EXERCISE GOAL: Your answer should hold the data exactly as given, minus any picture.

DATA SECTION:

· · · · · · ·

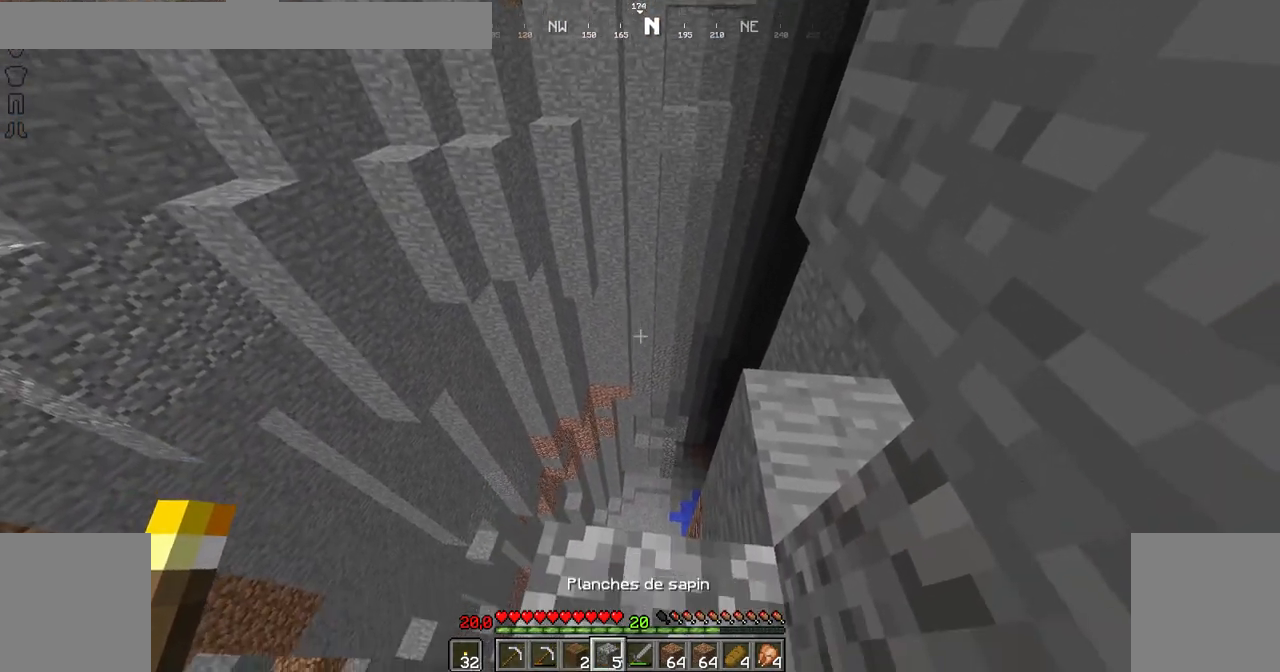
{"keys": [], "mouse": [], "events": []}
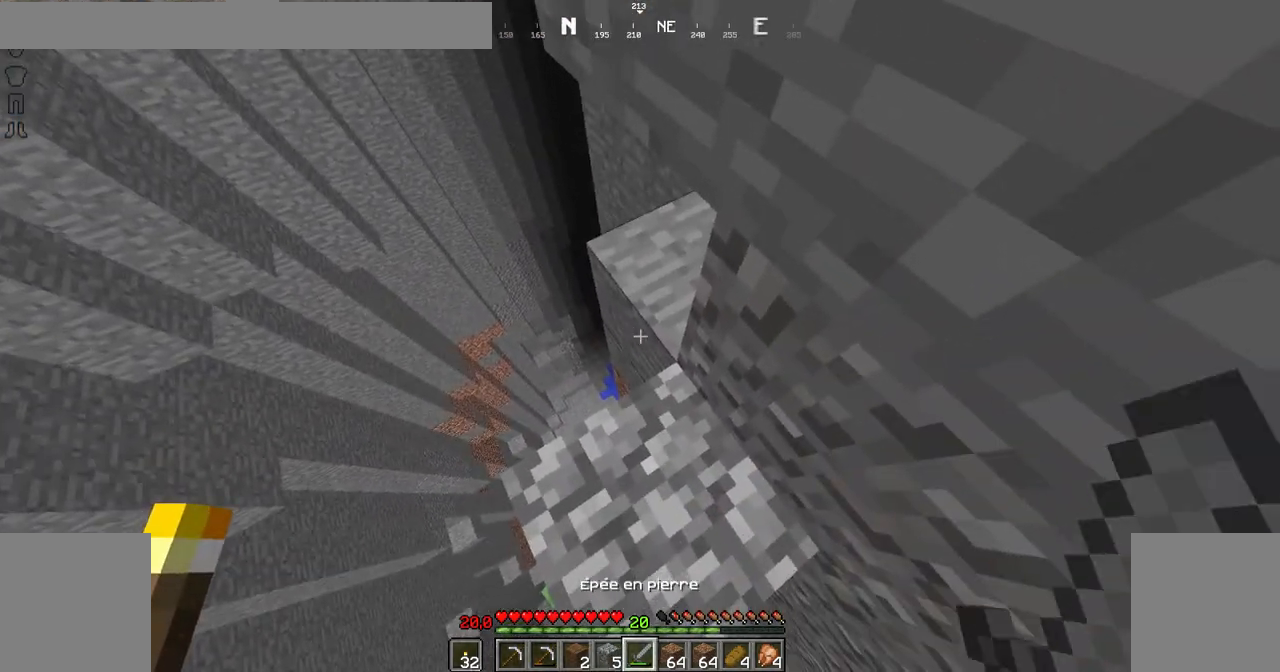
{"keys": [], "mouse": ["right"], "events": [[467, "mouse_right", "down"]]}
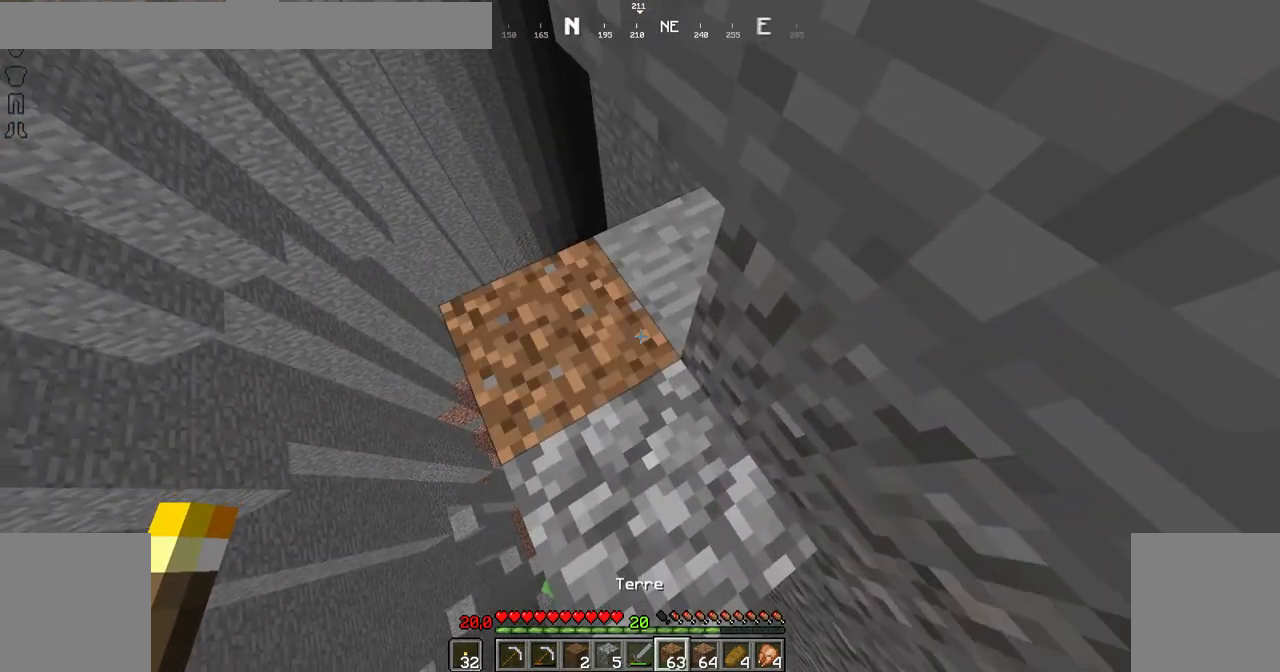
{"keys": [], "mouse": [], "events": [[67, "mouse_right", "up"]]}
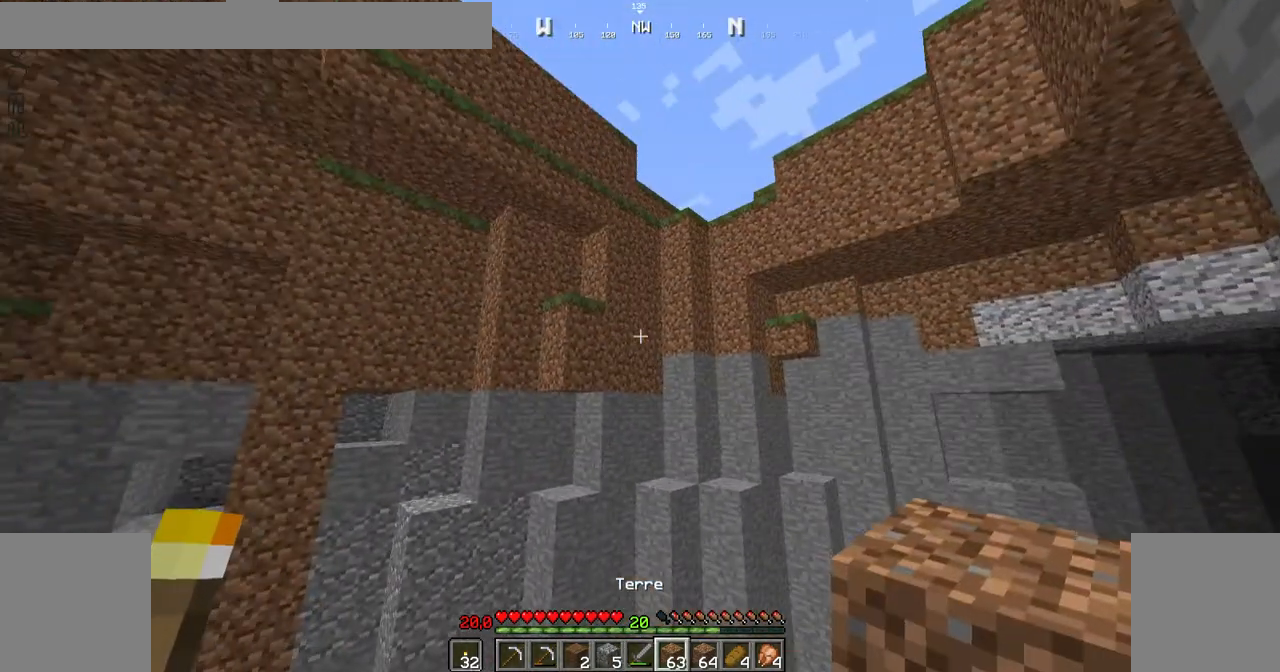
{"keys": [], "mouse": [], "events": []}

· · · · · · ·

ANSWER AREA:
{"keys": [], "mouse": [], "events": []}
{"keys": [], "mouse": ["right"], "events": [[467, "mouse_right", "down"]]}
{"keys": [], "mouse": [], "events": [[67, "mouse_right", "up"]]}
{"keys": [], "mouse": [], "events": []}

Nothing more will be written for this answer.